ANCONA Quattro camere vista mare, per l’umanità dei senza fissa dimora. Con l’Adriatico nello sguardo, un gruppo di giovani stranieri sceglie come riparo, e giaciglio per la notte, le arcate che sfilano in sequenza tra l’arco Clementino, costruito su disegno del Vanvitelli per celebrare papa Clemente XII, e quello romano dedicato all’imperatore Traiano, uno dei simboli della città.
Il paradosso
Quasi fosse casa, per quei diseredati che condividono un destino di segno opposto a quello d’uno scalo che pensa in grande, tra l’ambizione delle maxi-crociere, l’aspettativa dei super-eventi e la riqualificazione della piazzetta della Casa del Capitano, con un degno corollario di panchine, aiuole, alberelli, illuminazione e varchi con veduta sui resti romani.
Il connubio
Sdraiato a terra, circondato dal suo povero tesoretto della quotidianità, gli occhi del poveretto cercano riparano dalla luce nelle pieghe di una coperta di fortuna. Sembra un connubio tra suggestioni e povertà. La cronaca, privata dell’incanto della contaminazione, è solo la solitudine d’un senza tetto, costretto a trascorrere il suo tempo malinconico nello stesso porto antico dai sogni di gloria. È lì adagiato, quel ragazzo dalle origini lontane, nel tempo e nella cultura. Dorme indisturbato, ma chissà cosa si affolla nella sua mente. La stessa incertezza segna il volto di un altro giovane, di quella piccola comunità ai margini, che poco distante, nella fragile riservatezza di un angolo, risolve le sue necessità corporali.

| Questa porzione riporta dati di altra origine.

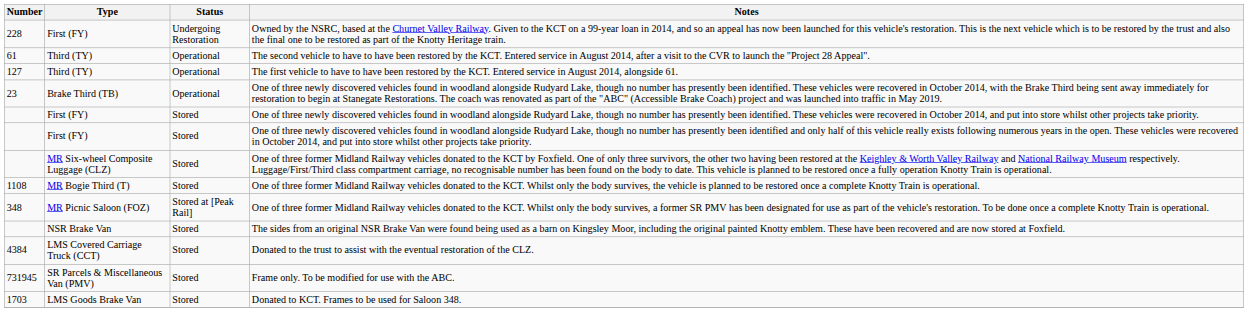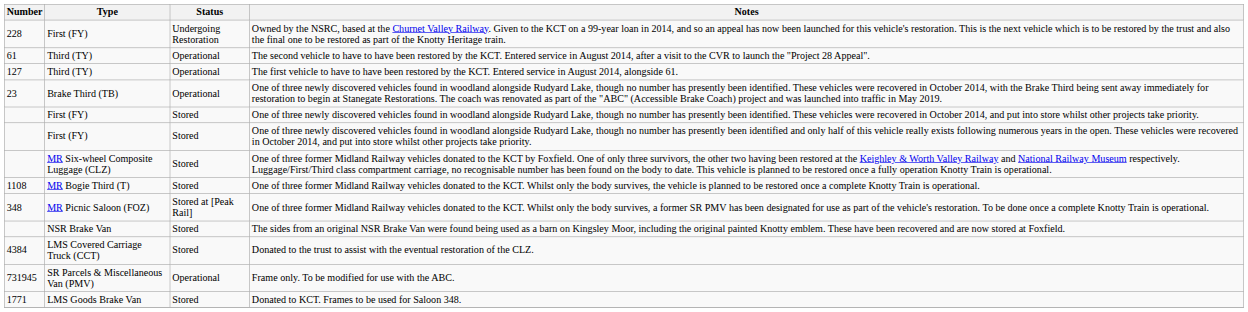Frame only. To be modified for use with the ABC. | Status: Stored -> Operational
Donated to KCT. Frames to be used for Saloon 348. | Number: 1703 -> 1771
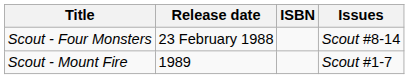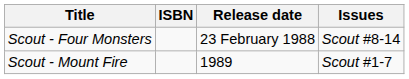columns swapped: ISBN <-> Release date
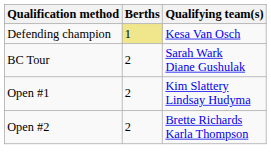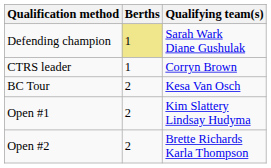Defending champion | Qualifying team(s): Kesa Van Osch -> Sarah Wark Diane Gushulak
+ row: CTRS leader | 1 | Corryn Brown
BC Tour | Qualifying team(s): Sarah Wark Diane Gushulak -> Kesa Van Osch
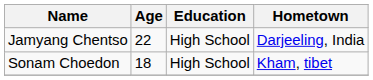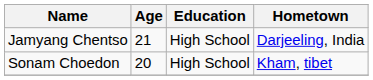Jamyang Chentso | Age: 22 -> 21
Sonam Choedon | Age: 18 -> 20
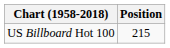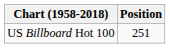US Billboard Hot 100 | Position: 215 -> 251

Ecco l’immagine plastica di un problema irrisolto, nonostante gli sforzi del passato. È stata l’azione congiunta del questore di Ancona Cesare Capocasa e del presidente dell’Autorità di sistema portuale Vincenzo Garofalo a cancellare il degrado sotto le pensiline della Stazione marittima. Una mossa che nel tempo s’è dimostrata inefficace: l’emergenza si è solo spostata solo più in là, di qualche centinaia di metri, sotto quelle volte.
La migrazione
Aveva tentato di risolvere l’urgenza e di infrangere il muro dell’indifferenza anche il sindaco dorico Daniele Silvetti. Aveva annunciato che avrebbe voluto ricevere in Comune i pachistani che s’erano accampati nell’androne di fronte all’ascensore del Passetto, a un passo dal mare. Anche loro come scudi, per proteggersi dal freddo e dall’umidità che penetra nelle ossa, avevano solo sacchi a pelo e un ammasso di coperte. Un capitolo ancora della migrazione infinita per l’umanità dei senza fissa dimora.